Bitcoin (BTC) is currently battling to maintain a bull trend as the new week begins. Despite closing the weekly candle below $27,000, BTC/USD is attempting to secure support within a critical trading zone. The previous week saw a flash dip below $26,000, and Bitcoin experienced two-month lows, which has made traders anxious about a potential bearish breakdown. Although this has not yet taken place, traders continue to remain nervous about both shorter and longer timeframes. The macroeconomic triggers for this week are relatively calm, implying that there is less chance of volatility from external sources. Additionally, the upcoming difficulty adjustment could result in further bullish momentum. This article identifies some significant factors affecting BTC’s price this week.
After achieving a weekly close at approximately $26,930, Bitcoin is already headed in the right direction, hitting $27,550 overnight. Although encouraging, the close is still the weakest for Bitcoin since mid-March. A Twitter analysis by popular trader and analyst Rekt Capital warns that $27,600 is the current level that needs to be converted to support. His perspective reinforces existing warnings from the previous weekend and adds to a small group of well-known analysts who are still considering the possibility of significant BTC price retracements. However, Rekt Capital sounded more optimistic overall, looking beyond the current correction.
Similarly, other analysts such as Michael van de Poppe and Moustache are bullish about Bitcoin and altcoins in the long-term. Van de Poppe tweeted that BTC/USD was “ready for continuation,” while Moustache suggested that the current weaker price movements were a result of Bitcoin and altcoins taking a “breather.”

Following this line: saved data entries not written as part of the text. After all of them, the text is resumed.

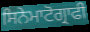
ਸਿਨੇਮਾਟੋਗ੍ਰਾਫੀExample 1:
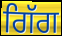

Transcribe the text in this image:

ਗਿੱਗ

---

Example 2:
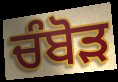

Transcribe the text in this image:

ਚੰਬੋੜ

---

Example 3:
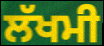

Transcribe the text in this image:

ਲੱਖਮੀ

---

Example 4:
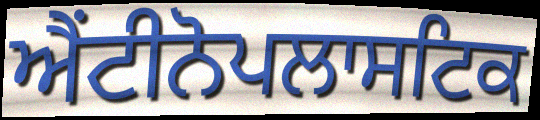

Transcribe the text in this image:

ਐਂਟੀਨੋਪਲਾਸਟਿਕ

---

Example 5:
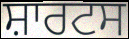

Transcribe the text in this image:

ਸ਼ਾਰਟਸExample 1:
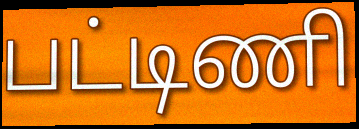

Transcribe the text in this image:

பட்டிணி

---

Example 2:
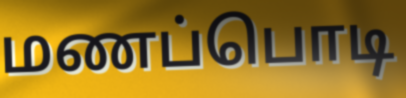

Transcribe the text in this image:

மணப்பொடி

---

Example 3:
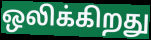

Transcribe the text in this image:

ஒலிக்கிறது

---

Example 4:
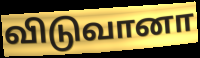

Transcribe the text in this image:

விடுவானா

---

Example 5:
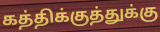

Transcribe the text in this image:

கத்திக்குத்துக்குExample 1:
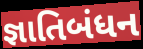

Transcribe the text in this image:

જ્ઞાતિબંધન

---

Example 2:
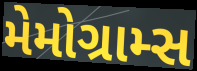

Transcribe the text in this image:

મેમોગ્રામ્સ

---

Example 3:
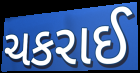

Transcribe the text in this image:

ચકરાઈ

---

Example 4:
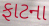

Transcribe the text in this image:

ફાટના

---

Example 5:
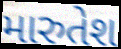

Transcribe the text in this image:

મારુતેશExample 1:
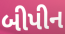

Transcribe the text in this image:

બીપીન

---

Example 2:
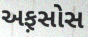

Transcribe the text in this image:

અફ઼સોસ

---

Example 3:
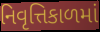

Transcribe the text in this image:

નિવૃત્તિકાળમાં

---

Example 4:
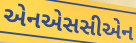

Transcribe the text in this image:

એનએસસીએન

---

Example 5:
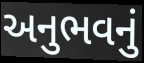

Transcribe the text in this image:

અનુભવનું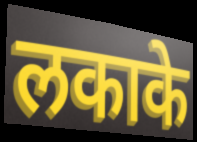
लकाकेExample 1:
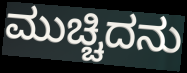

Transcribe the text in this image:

ಮುಚ್ಚಿದನು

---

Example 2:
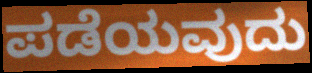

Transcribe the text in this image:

ಪಡೆಯವುದು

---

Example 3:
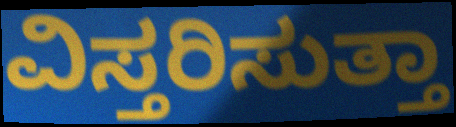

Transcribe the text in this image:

ವಿಸ್ತರಿಸುತ್ತಾ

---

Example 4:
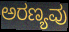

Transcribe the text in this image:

ಅರಣ್ಯವು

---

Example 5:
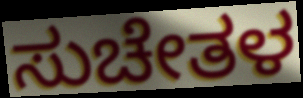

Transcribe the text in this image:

ಸುಚೇತಳ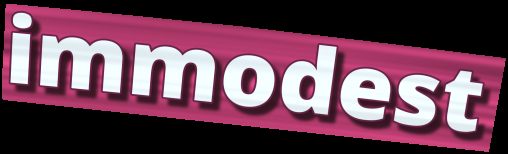
immodestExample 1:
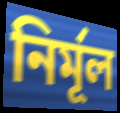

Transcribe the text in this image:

নিৰ্মূল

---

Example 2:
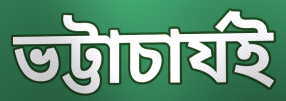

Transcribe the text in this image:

ভট্টাচাৰ্যই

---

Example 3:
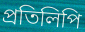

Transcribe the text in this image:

প্ৰতিলিপি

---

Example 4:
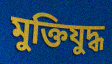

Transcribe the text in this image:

মুক্তিযুদ্ধ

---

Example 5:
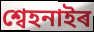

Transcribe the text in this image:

শ্বেহনাইৰ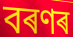
বৰণৰ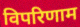
विपरिणाम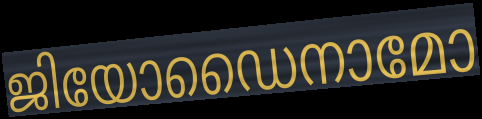
ജിയോഡൈനാമോ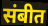
संबीतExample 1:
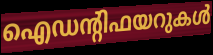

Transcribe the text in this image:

ഐഡന്റിഫയറുകൾ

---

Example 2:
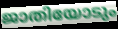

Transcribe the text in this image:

ജാതിയോടും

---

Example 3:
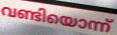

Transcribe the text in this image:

വണ്ടിയൊന്ന്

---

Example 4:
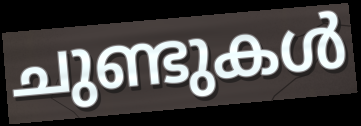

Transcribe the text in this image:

ചുണ്ടുകൾ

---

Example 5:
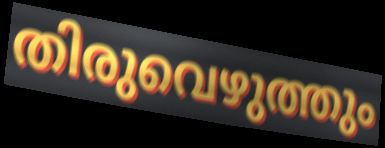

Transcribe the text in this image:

തിരുവെഴുത്തുംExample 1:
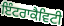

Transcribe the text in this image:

ਇੰਟਰਾਕੈਵਿਟੀ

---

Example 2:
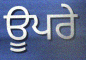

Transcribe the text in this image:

ਊਪਰੇ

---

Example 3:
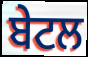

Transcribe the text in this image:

ਬੇਟਲ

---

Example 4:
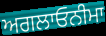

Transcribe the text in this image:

ਅਗਲਾਓਨੀਮਾ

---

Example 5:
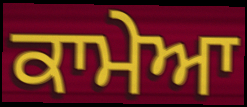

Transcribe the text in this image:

ਕਾਮੇਆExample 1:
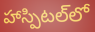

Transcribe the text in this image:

హాస్పిటల్‌లో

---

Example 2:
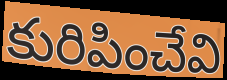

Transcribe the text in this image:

కురిపించేవి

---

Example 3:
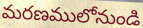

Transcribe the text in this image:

మరణములోనుండి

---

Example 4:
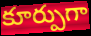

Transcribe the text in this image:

కూర్పుగా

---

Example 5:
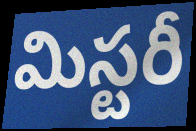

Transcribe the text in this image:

మిస్టరీ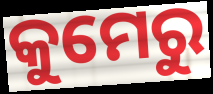
କୁମେରୁ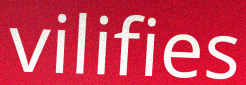
vilifiesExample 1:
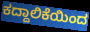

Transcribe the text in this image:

ಕದ್ದಾಲಿಕೆಯಿಂದ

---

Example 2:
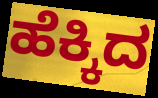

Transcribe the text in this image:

ಹೆಕ್ಕಿದ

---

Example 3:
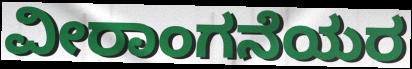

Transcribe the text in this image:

ವೀರಾಂಗನೆಯರ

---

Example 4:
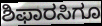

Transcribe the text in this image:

ಶಿಫಾರಸಿಗೂ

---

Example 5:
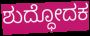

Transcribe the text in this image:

ಶುದ್ಧೋದಕ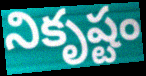
నికృష్టంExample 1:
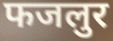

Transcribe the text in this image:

फजलुर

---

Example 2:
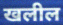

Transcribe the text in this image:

खलील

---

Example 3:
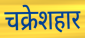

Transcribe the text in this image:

चक्रेशहार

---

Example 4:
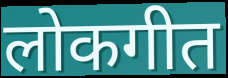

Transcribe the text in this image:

लोकगीत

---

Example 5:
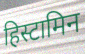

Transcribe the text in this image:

हिस्टामिनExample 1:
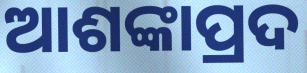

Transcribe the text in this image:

ଆଶଙ୍କାପ୍ରଦ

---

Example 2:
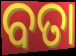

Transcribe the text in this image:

ବତା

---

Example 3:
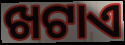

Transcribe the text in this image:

ଖଟାଏ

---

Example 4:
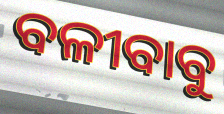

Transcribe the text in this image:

ବଳୀବାବୁ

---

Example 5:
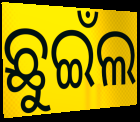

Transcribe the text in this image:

ଛୁଇଁଲ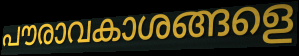
പൗരാവകാശങ്ങളെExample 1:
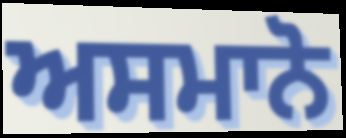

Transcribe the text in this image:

ਅਸਮਾਨੋ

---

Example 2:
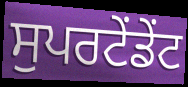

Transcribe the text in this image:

ਸੁਪਰਟੇਂਡੇਂਟ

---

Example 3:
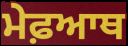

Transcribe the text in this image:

ਮੇਫ਼ਆਥ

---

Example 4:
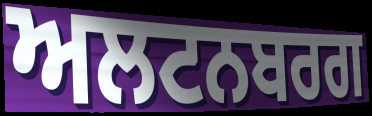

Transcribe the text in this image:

ਅਲਟਨਬਰਗ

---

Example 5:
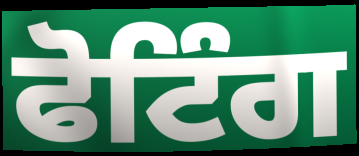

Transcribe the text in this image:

ਫੋਟਿੰਗ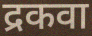
द्रकवा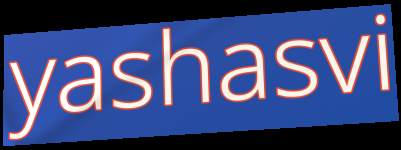
yashasvi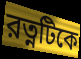
রত্নটিকে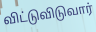
விட்டுவிடுவார்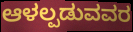
ಆಳಲ್ಪಡುವವರ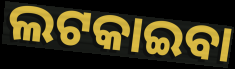
ଲଟକାଇବା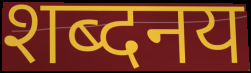
शब्दनय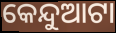
କେନ୍ଦୁଆଟା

This week could be calm in terms of macro triggers because, after several prior macro data prints, Federal Reserve Chair Jerome Powell is scheduled to give a speech on May 19. According to trading firm QCP Capital, USD strength is the most significant reason for BTC’s current market cap, which has led to the market blaming known bearish factors such as upcoming supply from the U.S. government and Mt. Gox.
BTC mining difficulty is set to reach all-time highs again after a slight retracement during its previous adjustment. This week, BTC’s difficulty is set to increase by around 2%, according to BTC.com. This trend has been unaffected by recent short-lived upheavals in fee markets.
Moreover, sentiment has seen a recent reset after reaching high levels of “greed.” The Crypto Fear & Greed Index shows that irrational exuberance has taken a significant hit due to recent cross-asset price come down, returning market sentiment to neutrality. As a result, traders are turning to stablecoins, and memecoins no longer seem to be in demand.